Blue Labour Returns

Of all the half-baked ideologies the opposition has flirted with over the last five years, none is more repellent than Blue Labour. Yet like a particularly stubborn brain-chewer from The Walking Dead, it shambles onwards in the face of every adversity, gobbling up column inches and spawning forth platitude after platitude- hectoring, moralising, criticising, sniping, compromising and equivocating.

Most recently it has found a fresh identity in ‘New-Blue’, and won new advocates among a number of rising stars in the party, including Liz Kendall and Stephen Reed, whose joint pamphlet- Let It Go (see what they did there?)- marries a practical New Labour call for public service reform with the hopey-changey rhetoric of Blue Labour.

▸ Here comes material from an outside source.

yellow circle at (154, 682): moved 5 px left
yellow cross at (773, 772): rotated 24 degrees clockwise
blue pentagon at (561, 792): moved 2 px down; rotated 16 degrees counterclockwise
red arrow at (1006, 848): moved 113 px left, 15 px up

I first encountered Blue Labour in Rowenna Davis’ opus Tangled up in Blue, which four years on from its publication in 2011 remains the definitive guide to the movement. Now I happen to believe Rowenna is one of the most engaging and genuine parliamentary candidates we have (go and meet her on a campaign day in Southampton Itchen, if you don’t believe me), but her analysis of Blue Labour reveals a movement riven with contradictions. Worse, it dictates an electoral strategy destined to lose Labour the support of its most passionate activists without winning enough new voters to turn the tide on the Tories.

In short, Blue Labour rests on the assumption that the party’s lost 4.5 million working-class voters can be won over by appealing to certain conservative values, such as faith, family, flag, community, responsibility and belonging. Though I applaud the ambition of parking Labour’s tanks on the Conservatives’ lawn, the strategy can only lead to defeat. When Blue Labour first emerged the Conservatives were still trying to shed their nasty party image, obligingly vacating the ground it wanted to occupy. As for UKIP, it was far from the force it is today, registering a vote share between 3 and 4%.

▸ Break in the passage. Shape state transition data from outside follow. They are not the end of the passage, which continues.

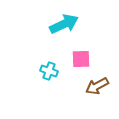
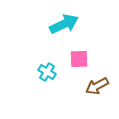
pink square: moved 2 px left
cyan cross: moved 2 px left, 1 px down; rotated 12 degrees clockwise
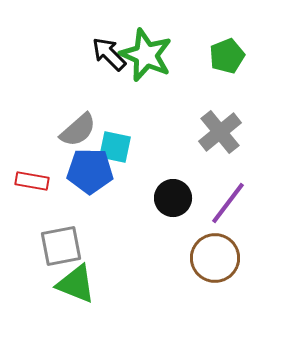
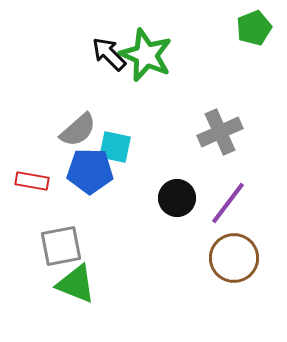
green pentagon: moved 27 px right, 28 px up
gray cross: rotated 15 degrees clockwise
black circle: moved 4 px right
brown circle: moved 19 px right
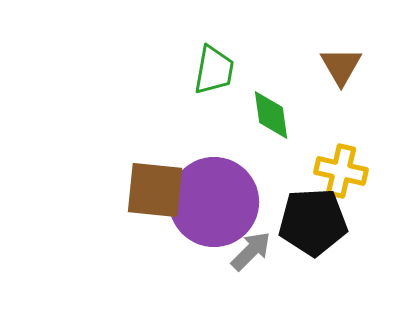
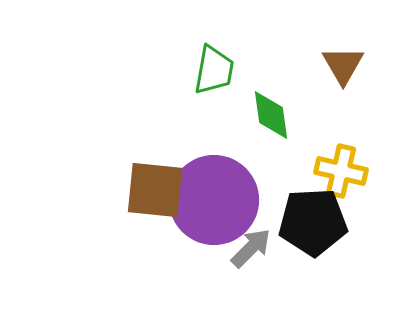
brown triangle: moved 2 px right, 1 px up
purple circle: moved 2 px up
gray arrow: moved 3 px up
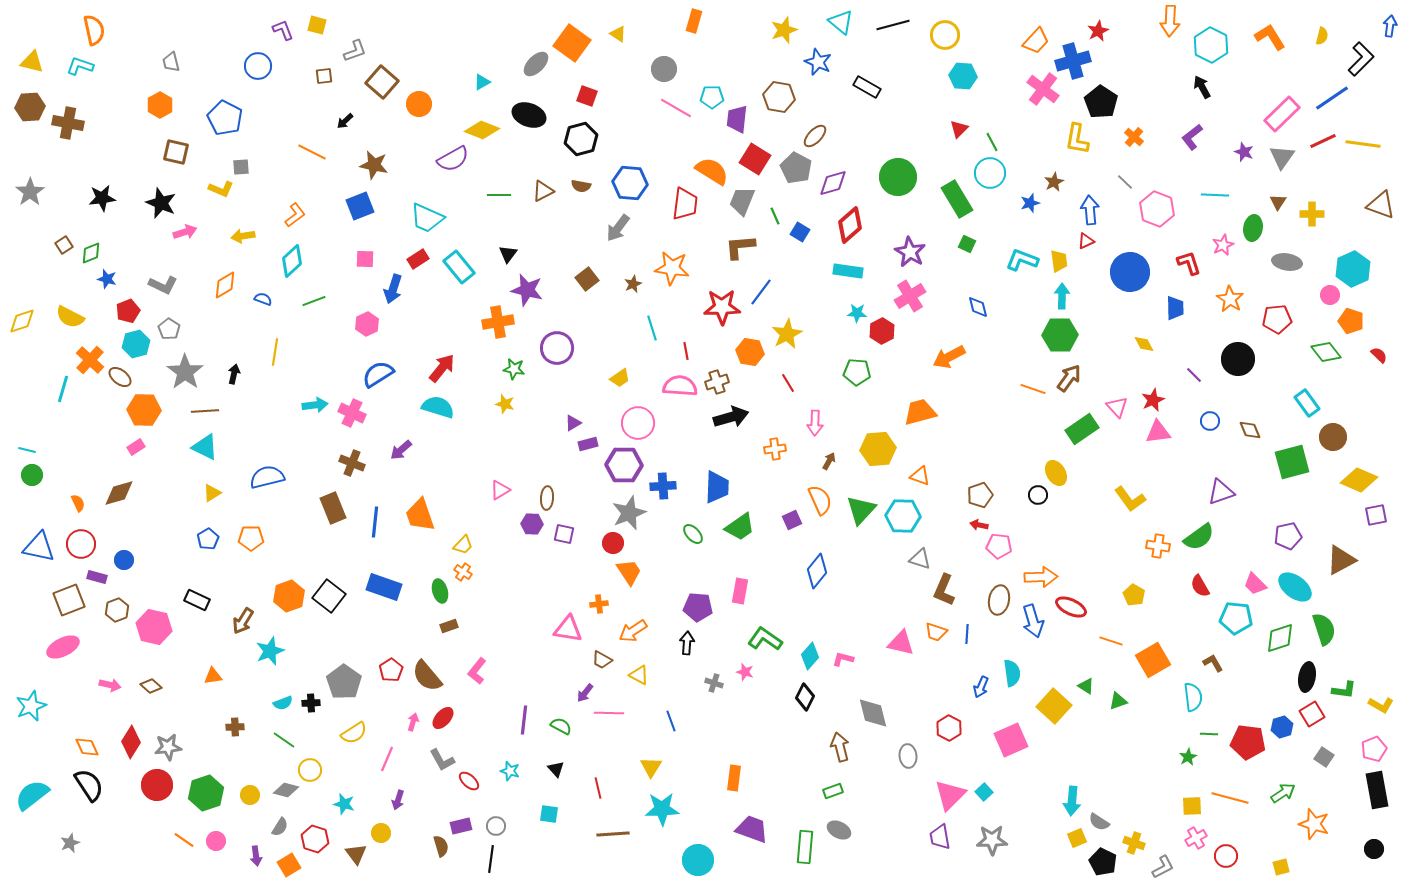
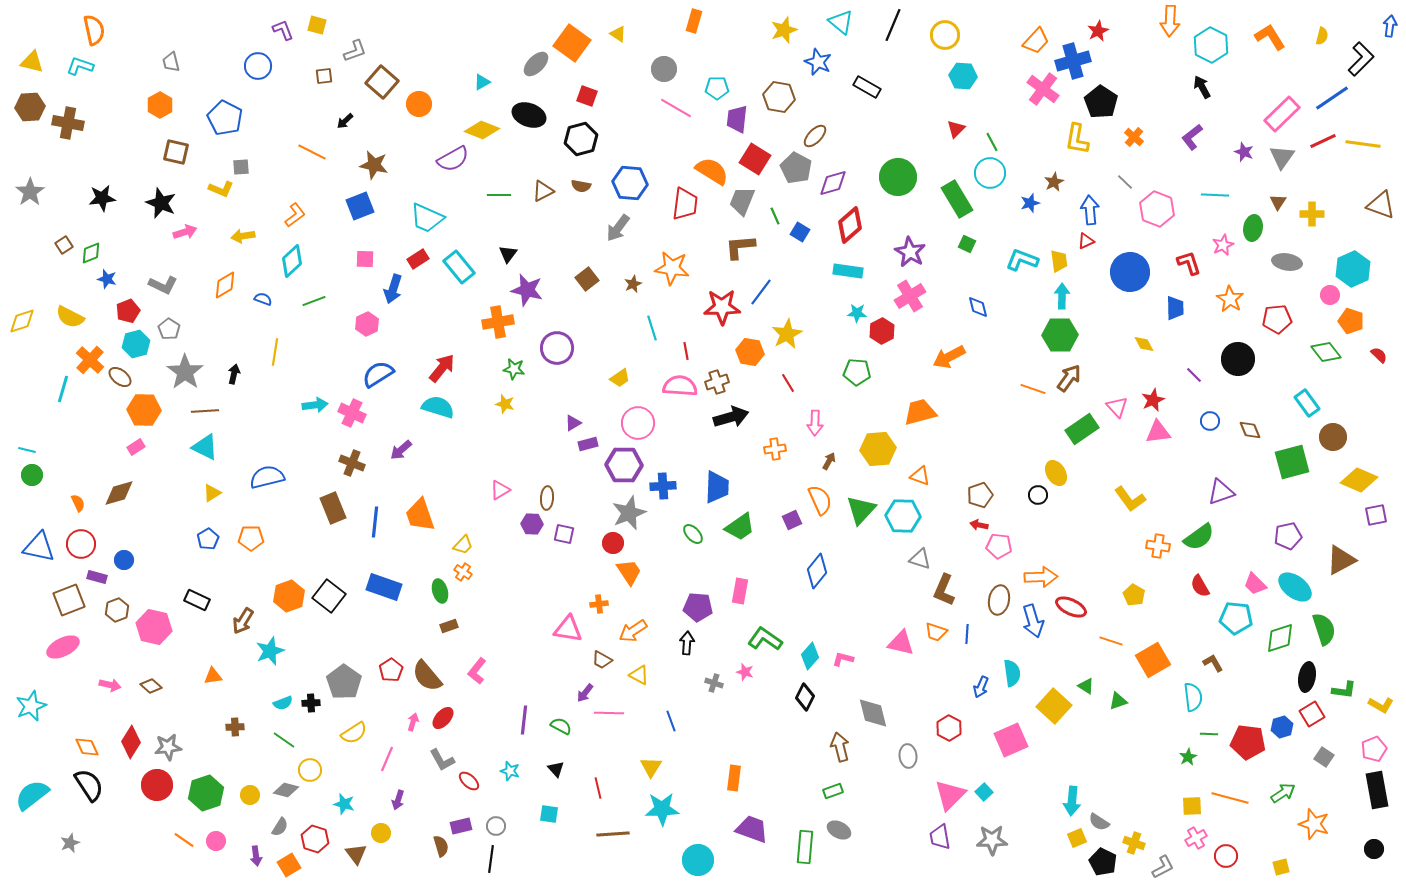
black line at (893, 25): rotated 52 degrees counterclockwise
cyan pentagon at (712, 97): moved 5 px right, 9 px up
red triangle at (959, 129): moved 3 px left
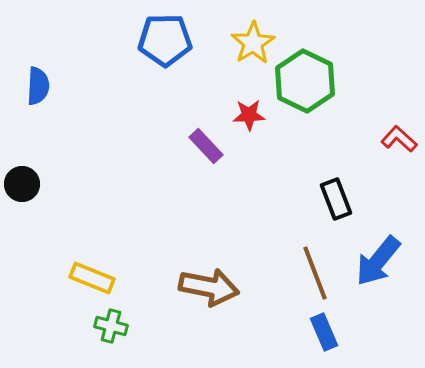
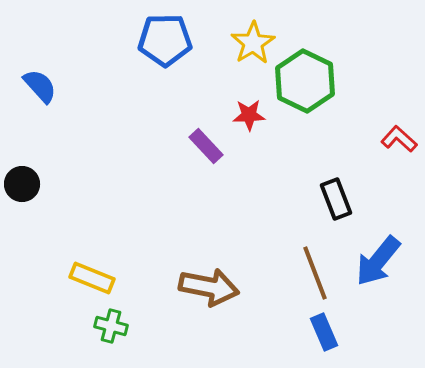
blue semicircle: moved 2 px right; rotated 45 degrees counterclockwise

Now the Tories are duking it out with UKIP to reclaim the mantle of Britain’s true conservatives. This leaves precious little room for Blue Labour to make an impact or to win vote share. After all, Labour cannot trump UKIP among those voters who fear immigration. Nor can it trump the Tories among old-school patriots who blame Labour for ‘sending the country to the dogs’. The ‘community’ and ‘belonging’ strands of the Blue Labour philosophy, meanwhile, have heretofore been expressed through pledges on devolution. Yet even here Labour will struggle to compete with the rejuvenated nationalist parties in Wales and Scotland.

In trying to, though, Blue Labour leaves activists fumbling the party’s message on the doorstep. “Labour will be tough on immigration,” they say. “Oh yeah? How? Are you going to close the borders like UKIP?” comes the reply. “We want to build a community here, not just win votes”; “Then why do I only see you come election time?” Doorstep campaigners are wrong-footed without the compensation of winning new votes. I want a Labour government supportive of immigration, not committed to red lines. A Labour government open to Europe, not making anxious noises over hard-earned rights. A Labour government that will use the state to protect the vulnerable and create a more equal society, not abdicate this responsibility by devolving all meaningful decisions downwards. That’s the future Labour government I want to be canvassing for.

And it’s in this tension that the contradictions of Blue Labour are laid bare. The goal of the movement is to bring about “progressive conservatism”, yet we cannot appeal to UKIP voters and Green voters using the same strategy. We are progressives or we are conservatives. We cannot be both.

It’s time for Labour to choose who it is fighting for and who it wants to represent.